I’ve been using beta 035 for a few days now. I’ve found it works perfectly on my main laptop, but it’s very slow to load on my netbook (my last load clocked in at around 2 minutes). Could this have been due to the removal of the memory optimization code? The previous beta loaded almost instantly on the same netbook. My netbook is only a month or two old, so it’s made to current netbook specs.

I’m a programmer, too, and I tip my hat to you for a job well done. If it stays this slow to load on my netbook, I’ll live (and still buy the full Windows version).

Something to consider: I opened a new project in the short story format, set up the title page, and created some scene files. I then set the word count goal for the project, at which point I noticed that Scrivener said I had 28 words, even though I hadn’t typed anything in any of the scenes yet (just blank files with titles). Turns out that there are 28 words (personal info, title, by line, and word count tag) on the title page. I am not sure, but I think it did this with my projects in novel format as well.

The point to consider: I don’t think editors/publishers/contests consider the contents of the title page as part of their word count requirements. I could be wrong on that, but I usually think of the body of the text, minus title page/headers/footers/page numbers, as the words being counted.

Anyways, just something to think about :slight_smile:

Lunarclipper

This is something we’ll be addressing, with an option in compile to exclude certain documents from the word count statistics, but it’s a post 1.0 issue–this actually wasn’t added until 2.0 in the Mac version.
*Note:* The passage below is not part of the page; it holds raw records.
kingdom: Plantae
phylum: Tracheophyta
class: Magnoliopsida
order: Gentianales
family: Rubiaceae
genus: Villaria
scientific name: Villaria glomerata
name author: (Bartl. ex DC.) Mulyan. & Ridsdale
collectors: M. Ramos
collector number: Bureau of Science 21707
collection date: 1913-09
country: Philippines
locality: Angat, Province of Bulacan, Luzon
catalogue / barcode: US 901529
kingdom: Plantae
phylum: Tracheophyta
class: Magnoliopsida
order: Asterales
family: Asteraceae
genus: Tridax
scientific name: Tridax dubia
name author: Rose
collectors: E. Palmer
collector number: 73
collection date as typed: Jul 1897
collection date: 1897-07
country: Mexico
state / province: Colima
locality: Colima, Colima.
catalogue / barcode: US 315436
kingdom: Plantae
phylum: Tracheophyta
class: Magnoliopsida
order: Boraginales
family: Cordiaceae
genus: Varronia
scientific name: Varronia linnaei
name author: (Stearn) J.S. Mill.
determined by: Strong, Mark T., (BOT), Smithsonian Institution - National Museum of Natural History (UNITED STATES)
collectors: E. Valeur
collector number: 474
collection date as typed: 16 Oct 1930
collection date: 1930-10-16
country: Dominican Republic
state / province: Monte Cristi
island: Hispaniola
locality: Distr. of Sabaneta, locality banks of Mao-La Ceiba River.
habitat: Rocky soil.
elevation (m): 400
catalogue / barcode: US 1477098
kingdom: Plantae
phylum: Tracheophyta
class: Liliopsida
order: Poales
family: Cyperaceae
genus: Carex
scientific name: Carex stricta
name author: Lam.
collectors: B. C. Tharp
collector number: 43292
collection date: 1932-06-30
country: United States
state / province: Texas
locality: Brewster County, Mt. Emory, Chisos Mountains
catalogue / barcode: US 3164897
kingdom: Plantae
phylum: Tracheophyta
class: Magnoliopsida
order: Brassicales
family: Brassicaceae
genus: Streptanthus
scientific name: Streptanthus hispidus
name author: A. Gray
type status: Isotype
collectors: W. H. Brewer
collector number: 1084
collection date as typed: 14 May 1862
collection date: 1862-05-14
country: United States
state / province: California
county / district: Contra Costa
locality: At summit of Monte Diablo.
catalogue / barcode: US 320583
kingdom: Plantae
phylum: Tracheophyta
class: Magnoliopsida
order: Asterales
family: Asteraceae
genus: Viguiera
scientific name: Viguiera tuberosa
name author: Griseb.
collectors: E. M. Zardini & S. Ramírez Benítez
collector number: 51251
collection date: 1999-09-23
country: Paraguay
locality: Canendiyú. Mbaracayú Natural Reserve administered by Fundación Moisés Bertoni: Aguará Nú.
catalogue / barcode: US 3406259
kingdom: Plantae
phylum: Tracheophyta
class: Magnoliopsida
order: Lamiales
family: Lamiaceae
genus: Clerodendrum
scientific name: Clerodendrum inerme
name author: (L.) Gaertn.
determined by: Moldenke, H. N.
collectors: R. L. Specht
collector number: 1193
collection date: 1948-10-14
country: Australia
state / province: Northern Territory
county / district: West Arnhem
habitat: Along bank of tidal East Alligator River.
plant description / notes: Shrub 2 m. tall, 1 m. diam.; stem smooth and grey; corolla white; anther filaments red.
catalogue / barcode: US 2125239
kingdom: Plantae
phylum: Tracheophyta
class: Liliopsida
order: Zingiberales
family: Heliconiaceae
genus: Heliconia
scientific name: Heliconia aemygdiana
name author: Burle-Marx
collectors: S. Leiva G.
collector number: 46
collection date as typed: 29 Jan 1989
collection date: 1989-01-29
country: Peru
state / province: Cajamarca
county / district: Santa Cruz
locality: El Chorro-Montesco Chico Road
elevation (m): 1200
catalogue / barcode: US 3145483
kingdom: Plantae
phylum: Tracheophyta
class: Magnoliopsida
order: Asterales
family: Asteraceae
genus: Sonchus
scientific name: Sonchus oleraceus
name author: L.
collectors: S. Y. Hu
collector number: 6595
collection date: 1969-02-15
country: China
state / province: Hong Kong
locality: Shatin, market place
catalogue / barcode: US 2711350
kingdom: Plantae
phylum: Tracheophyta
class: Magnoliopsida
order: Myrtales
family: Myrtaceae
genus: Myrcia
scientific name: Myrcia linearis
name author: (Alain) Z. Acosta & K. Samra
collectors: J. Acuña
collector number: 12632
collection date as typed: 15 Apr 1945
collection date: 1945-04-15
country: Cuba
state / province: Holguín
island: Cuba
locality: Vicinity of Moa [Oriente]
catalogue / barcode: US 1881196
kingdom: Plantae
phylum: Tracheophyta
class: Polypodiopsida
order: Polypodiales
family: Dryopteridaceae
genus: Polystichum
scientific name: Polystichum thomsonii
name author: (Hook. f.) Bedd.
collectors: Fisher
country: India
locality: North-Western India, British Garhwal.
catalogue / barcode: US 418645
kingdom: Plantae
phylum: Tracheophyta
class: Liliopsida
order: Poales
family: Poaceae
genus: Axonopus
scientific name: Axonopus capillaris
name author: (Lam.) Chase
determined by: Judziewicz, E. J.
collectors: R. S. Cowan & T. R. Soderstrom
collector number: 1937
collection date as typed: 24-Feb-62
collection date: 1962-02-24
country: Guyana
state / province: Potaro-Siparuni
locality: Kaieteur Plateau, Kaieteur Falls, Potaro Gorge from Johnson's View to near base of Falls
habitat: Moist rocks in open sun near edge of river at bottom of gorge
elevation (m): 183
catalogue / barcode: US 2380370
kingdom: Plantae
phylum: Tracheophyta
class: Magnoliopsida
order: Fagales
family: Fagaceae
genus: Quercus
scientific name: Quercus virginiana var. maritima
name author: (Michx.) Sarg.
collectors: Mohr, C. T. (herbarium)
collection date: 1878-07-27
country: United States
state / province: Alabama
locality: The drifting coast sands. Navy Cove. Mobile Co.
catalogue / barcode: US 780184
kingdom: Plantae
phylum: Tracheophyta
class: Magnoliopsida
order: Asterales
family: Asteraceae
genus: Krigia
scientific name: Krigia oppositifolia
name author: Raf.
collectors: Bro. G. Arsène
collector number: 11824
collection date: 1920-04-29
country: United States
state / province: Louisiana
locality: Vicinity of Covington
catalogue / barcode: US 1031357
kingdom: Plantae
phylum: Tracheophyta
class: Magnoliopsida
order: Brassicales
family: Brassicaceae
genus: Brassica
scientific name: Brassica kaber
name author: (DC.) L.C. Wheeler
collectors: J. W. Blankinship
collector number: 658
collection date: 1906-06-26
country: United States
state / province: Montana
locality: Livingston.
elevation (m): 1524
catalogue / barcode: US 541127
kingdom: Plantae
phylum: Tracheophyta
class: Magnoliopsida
The word count does get rounded, however, so most of the time there’s some margin for a few extra words from the title page. If it’s critical that you have an exact count, you can correct the number after compile by subtracting the title page word count (or add it specifically to the document before compile rather than using a variable). Headers and footers aren’t counted–it’s just the title page text that’s additional here.